Abstract

Semiparametric proportional hazard regression models are the cornerstone in modern survival analysis. Most estimation methodologies developed in the literature, such as the famous partial likelihood based estimation, are built on the ground that the censoring is noninformative. However, in many applications, the censoring is indeed informative. In this paper, we study the survival regression models with an informative censoring that is easy to detect and apply. A very important problem in practice is how to estimate the survival models more efficiently with the information from the informative censoring. We propose a semiparametric maximum likelihood approach that is easily implementable to estimate both the nonparametric baseline hazard and the parametric coefficients in the survival models with informative censoring. Different from the methods in the literature, we do not apply least informative approach to the baseline, which does not work well in our simulation.
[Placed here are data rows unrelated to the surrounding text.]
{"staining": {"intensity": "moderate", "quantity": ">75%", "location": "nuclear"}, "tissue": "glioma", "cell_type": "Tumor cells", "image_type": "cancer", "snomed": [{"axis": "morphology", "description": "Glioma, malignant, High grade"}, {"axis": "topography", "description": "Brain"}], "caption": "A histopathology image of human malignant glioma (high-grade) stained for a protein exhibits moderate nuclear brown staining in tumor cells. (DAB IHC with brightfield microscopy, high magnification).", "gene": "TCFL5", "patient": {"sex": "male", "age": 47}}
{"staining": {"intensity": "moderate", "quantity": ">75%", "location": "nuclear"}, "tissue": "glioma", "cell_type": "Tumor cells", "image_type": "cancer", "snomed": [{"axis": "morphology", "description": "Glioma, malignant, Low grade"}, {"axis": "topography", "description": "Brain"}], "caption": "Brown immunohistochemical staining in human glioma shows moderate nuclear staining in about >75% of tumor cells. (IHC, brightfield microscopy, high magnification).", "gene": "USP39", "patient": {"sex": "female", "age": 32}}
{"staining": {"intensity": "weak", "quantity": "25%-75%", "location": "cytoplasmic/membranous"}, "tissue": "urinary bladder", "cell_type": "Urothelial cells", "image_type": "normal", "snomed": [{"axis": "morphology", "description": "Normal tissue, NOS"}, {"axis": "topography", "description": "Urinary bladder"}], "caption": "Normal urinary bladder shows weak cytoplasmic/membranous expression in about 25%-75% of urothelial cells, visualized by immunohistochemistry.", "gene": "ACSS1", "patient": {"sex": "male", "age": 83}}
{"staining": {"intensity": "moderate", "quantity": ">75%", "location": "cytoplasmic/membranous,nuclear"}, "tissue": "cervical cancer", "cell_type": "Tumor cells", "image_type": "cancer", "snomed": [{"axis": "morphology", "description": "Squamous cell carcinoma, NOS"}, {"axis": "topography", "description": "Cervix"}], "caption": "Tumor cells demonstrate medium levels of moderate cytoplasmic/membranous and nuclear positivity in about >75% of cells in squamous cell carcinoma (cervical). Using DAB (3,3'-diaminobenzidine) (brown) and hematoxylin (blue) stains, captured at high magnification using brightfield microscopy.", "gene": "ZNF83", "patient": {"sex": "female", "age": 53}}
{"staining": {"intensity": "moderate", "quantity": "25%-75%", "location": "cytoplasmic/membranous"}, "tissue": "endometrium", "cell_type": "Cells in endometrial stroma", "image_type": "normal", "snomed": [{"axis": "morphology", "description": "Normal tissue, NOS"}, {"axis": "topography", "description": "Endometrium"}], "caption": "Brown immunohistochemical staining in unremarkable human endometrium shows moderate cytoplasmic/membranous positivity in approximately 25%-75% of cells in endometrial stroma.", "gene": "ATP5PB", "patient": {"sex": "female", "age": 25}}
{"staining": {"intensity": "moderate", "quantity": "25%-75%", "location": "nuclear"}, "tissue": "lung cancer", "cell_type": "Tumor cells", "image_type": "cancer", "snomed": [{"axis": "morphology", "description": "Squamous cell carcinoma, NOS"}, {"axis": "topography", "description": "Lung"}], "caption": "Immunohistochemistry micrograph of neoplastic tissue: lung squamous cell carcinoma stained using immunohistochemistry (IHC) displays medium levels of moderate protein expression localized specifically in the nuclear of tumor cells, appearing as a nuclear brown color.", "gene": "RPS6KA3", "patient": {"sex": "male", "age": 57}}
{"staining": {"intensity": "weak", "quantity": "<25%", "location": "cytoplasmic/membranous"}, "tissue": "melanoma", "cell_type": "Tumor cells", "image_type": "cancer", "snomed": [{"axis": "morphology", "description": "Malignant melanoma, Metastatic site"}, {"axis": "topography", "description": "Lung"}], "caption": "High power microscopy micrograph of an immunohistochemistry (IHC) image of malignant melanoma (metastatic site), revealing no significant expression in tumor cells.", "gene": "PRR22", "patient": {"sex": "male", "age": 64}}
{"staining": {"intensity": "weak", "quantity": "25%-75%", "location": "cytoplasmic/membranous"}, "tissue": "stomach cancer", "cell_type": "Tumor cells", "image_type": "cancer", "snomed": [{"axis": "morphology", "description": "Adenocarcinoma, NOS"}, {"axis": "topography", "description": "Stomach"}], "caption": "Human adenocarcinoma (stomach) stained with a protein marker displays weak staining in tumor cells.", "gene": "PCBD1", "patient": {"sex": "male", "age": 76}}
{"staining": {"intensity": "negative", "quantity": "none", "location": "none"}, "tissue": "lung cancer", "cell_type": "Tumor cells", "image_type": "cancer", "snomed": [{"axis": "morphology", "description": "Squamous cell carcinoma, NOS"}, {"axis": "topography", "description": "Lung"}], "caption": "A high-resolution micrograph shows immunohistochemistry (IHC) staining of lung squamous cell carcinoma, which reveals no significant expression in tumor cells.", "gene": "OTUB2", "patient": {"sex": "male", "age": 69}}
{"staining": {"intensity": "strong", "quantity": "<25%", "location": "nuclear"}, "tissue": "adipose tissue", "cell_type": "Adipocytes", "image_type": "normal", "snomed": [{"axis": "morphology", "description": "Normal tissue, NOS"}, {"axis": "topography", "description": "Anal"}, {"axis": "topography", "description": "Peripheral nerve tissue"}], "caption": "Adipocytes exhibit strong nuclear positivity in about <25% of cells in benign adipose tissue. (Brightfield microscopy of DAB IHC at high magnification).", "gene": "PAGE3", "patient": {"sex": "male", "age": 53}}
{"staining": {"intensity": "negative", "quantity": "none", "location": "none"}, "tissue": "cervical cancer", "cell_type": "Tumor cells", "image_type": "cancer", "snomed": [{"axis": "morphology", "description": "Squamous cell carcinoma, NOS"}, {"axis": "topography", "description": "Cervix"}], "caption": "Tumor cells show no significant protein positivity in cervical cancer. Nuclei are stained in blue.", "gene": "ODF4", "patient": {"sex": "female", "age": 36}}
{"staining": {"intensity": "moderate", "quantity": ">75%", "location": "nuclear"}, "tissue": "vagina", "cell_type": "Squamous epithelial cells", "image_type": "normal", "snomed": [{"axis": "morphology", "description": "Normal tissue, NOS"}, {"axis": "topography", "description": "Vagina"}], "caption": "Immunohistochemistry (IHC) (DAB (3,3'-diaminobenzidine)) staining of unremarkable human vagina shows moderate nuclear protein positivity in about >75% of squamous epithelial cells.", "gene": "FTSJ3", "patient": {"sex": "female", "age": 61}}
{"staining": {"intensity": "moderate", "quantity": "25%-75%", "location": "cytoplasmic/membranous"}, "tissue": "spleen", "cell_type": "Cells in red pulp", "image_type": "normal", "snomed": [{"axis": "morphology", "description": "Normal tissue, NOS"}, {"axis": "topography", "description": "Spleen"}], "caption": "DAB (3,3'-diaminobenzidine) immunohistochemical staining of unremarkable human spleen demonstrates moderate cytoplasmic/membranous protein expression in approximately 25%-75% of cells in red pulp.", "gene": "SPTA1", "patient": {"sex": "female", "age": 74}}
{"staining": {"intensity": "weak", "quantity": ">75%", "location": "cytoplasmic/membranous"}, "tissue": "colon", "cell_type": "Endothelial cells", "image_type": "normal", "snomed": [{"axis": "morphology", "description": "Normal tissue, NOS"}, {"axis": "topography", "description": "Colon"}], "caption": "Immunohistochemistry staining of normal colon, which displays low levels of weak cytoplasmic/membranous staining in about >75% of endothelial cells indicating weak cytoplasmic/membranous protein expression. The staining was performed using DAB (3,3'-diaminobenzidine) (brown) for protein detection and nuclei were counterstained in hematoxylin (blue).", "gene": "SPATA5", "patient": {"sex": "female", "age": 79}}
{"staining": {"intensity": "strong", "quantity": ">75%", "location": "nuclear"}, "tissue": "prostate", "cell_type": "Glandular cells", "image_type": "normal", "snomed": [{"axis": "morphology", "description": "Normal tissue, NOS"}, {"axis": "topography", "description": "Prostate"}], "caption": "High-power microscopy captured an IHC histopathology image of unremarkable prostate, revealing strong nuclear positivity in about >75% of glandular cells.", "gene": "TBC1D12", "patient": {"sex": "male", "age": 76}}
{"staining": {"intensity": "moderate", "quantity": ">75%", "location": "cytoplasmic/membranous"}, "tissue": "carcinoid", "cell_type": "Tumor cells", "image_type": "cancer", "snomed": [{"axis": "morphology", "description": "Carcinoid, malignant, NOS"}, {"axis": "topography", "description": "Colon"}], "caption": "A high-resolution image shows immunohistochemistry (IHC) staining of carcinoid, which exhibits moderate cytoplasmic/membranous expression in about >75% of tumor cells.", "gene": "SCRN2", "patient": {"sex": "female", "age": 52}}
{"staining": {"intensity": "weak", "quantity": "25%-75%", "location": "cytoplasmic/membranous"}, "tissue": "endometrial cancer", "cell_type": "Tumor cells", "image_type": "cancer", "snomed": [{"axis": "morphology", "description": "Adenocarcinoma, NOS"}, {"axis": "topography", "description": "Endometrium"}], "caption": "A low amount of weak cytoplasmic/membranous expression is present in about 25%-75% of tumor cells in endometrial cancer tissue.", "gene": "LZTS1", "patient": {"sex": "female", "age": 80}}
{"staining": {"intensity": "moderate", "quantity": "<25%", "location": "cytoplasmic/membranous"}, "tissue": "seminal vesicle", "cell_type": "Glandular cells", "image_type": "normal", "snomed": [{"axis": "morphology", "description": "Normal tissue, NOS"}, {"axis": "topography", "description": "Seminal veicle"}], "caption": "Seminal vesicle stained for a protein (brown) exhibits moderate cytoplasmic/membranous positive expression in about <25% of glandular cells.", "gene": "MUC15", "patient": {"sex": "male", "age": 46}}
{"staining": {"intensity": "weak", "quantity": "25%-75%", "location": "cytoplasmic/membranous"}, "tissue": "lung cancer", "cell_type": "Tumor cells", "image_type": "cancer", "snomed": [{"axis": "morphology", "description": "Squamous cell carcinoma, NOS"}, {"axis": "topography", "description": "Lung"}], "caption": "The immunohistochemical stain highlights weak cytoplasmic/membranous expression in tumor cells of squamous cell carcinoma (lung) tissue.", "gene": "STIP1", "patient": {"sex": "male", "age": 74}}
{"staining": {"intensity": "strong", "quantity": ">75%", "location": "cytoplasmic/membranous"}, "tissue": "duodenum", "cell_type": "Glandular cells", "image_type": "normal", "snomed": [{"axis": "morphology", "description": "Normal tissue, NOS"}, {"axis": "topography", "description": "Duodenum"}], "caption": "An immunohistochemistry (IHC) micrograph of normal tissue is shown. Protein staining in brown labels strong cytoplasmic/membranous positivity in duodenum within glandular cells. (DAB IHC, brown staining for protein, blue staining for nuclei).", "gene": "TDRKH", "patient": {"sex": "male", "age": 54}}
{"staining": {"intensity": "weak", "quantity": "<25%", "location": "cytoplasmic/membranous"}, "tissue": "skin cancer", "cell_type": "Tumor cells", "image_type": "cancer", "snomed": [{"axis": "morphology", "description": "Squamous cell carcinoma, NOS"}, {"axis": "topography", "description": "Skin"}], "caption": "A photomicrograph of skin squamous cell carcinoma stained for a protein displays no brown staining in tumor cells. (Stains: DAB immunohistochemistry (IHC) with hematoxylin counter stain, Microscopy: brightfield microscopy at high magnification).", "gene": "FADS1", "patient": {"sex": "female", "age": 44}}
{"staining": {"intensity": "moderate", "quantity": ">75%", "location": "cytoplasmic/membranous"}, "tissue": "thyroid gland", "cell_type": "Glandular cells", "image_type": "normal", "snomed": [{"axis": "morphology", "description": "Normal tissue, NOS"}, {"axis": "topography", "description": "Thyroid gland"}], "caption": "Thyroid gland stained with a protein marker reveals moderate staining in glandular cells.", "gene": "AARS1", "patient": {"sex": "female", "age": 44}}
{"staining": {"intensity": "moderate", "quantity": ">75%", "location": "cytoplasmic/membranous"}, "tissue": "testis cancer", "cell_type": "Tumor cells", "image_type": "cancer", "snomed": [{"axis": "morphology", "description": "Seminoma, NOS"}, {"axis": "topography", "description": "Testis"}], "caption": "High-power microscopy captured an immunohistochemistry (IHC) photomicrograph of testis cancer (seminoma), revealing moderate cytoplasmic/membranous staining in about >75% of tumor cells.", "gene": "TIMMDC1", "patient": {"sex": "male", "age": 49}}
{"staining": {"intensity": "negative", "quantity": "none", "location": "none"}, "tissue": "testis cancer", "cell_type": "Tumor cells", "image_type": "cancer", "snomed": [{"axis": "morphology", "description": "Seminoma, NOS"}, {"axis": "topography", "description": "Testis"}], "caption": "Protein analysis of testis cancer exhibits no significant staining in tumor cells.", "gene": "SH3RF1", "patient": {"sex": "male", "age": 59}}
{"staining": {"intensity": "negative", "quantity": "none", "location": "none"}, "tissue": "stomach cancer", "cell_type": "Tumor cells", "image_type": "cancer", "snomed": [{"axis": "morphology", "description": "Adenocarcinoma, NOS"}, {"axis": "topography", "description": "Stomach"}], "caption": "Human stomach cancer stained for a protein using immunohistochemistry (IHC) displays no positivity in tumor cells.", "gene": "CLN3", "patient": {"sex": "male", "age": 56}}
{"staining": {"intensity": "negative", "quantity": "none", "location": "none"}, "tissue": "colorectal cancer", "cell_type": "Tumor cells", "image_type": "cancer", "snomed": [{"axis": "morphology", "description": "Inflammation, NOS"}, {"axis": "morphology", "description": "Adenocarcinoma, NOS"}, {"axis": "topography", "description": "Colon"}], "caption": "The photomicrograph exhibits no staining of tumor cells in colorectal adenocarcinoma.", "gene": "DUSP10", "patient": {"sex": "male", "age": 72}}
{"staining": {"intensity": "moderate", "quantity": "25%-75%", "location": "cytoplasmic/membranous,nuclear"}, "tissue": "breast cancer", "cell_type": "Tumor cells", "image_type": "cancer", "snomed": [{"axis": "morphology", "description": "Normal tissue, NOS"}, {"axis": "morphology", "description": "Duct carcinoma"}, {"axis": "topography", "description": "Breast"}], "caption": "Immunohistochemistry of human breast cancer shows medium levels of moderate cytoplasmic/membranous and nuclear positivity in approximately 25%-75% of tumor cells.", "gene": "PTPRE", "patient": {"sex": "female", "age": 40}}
We solve the difficulty in semiparametric estimation by suggesting an indirect application of local kernel smoothing to the baseline. Asymptotic theory of the proposed estimators is established under informative and noninformative likelihoods, respectively. We suggest a cross-validation method to detect the informative censoring in application. The performances of the estimators in finite samples are investigated by Monte Carlo simulation. Both asymptotic theory and simulation show that the suggested semiparametric approach provides more efficient estimators of the parameters for informative censoring, and estimates the baseline function accurately. The proposed method is applied to analyse the data about the infants hospitalised for pneumonia, which leads to interesting findings.